--- start MATERIAL FOR THE TASK ---

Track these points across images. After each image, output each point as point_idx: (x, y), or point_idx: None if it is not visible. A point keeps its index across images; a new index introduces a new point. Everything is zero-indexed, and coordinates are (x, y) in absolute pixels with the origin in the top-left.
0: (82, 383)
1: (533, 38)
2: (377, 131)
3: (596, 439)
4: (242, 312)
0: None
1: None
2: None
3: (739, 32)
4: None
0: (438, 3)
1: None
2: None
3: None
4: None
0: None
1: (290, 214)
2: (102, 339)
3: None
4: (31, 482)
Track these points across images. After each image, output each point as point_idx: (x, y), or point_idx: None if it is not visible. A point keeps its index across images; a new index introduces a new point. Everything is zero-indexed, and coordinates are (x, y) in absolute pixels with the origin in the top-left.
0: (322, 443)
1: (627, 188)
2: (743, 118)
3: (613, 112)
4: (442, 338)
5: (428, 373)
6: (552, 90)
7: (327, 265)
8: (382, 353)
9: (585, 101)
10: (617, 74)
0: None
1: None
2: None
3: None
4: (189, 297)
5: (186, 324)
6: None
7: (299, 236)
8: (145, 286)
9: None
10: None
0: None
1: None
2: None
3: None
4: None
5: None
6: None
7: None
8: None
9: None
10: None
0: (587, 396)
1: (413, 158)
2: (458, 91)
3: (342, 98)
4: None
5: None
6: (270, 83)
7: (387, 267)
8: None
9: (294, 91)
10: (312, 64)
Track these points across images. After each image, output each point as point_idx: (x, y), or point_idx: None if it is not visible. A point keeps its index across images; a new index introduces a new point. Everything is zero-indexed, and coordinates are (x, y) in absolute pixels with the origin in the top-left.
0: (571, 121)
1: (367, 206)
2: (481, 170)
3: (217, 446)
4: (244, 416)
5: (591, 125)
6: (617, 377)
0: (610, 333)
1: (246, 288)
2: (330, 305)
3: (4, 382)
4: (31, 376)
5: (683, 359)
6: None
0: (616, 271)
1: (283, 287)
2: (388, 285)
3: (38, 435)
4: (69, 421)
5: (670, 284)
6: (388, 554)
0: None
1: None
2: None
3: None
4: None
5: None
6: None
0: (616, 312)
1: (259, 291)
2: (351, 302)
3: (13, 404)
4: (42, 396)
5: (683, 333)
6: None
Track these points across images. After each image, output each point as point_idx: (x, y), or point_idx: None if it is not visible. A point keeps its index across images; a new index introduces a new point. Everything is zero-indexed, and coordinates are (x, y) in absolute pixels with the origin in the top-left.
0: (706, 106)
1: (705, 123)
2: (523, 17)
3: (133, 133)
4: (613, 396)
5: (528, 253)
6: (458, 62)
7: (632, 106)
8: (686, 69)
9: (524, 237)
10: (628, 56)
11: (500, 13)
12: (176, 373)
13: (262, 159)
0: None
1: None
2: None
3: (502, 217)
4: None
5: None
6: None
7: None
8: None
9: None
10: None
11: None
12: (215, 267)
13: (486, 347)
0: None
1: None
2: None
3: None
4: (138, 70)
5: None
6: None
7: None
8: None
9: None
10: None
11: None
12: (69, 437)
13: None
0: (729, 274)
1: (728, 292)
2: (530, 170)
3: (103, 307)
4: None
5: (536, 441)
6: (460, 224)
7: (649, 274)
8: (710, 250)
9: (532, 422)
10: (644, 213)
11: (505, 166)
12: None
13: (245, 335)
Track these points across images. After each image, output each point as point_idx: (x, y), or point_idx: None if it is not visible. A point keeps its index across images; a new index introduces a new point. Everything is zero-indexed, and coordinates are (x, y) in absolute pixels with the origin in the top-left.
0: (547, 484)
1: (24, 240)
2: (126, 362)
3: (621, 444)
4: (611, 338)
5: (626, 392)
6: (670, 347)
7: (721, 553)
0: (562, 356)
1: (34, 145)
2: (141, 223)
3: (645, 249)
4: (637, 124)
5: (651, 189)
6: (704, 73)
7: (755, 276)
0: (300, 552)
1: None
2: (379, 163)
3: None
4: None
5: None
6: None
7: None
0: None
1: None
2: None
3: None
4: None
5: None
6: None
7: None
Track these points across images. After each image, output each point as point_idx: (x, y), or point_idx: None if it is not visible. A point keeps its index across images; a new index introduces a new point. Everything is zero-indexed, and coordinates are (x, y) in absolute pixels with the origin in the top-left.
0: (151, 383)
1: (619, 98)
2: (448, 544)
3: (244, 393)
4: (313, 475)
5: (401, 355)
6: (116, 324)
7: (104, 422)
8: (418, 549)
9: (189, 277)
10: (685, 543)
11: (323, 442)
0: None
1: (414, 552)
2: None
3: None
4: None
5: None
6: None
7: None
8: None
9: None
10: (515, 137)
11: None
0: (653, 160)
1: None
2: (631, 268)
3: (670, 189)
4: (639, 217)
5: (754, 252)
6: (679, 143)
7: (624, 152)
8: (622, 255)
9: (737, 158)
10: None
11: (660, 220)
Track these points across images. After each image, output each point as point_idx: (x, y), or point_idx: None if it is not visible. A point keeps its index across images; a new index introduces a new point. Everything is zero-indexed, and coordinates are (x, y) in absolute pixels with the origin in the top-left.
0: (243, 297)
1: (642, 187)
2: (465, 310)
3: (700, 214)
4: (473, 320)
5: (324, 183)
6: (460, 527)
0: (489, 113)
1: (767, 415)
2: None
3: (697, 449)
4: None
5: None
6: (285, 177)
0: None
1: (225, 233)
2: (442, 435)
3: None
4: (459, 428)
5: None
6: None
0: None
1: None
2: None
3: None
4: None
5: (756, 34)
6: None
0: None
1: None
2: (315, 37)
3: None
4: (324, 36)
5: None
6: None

--- end MATERIAL FOR THE TASK ---

WHAT IS BEING ASKED: Repeat the records from their start through the line containing "4: (31, 482)", swapping "top-left" for "upper-left" and leaving everything else unchanged.

TASK RESULT:
Track these points across images. After each image, output each point as point_idx: (x, y), or point_idx: None if it is not visible. A point keeps its index across images; a new index introduces a new point. Everything is zero-indexed, and coordinates are (x, y) in absolute pixels with the origin in the upper-left.
0: (82, 383)
1: (533, 38)
2: (377, 131)
3: (596, 439)
4: (242, 312)
0: None
1: None
2: None
3: (739, 32)
4: None
0: (438, 3)
1: None
2: None
3: None
4: None
0: None
1: (290, 214)
2: (102, 339)
3: None
4: (31, 482)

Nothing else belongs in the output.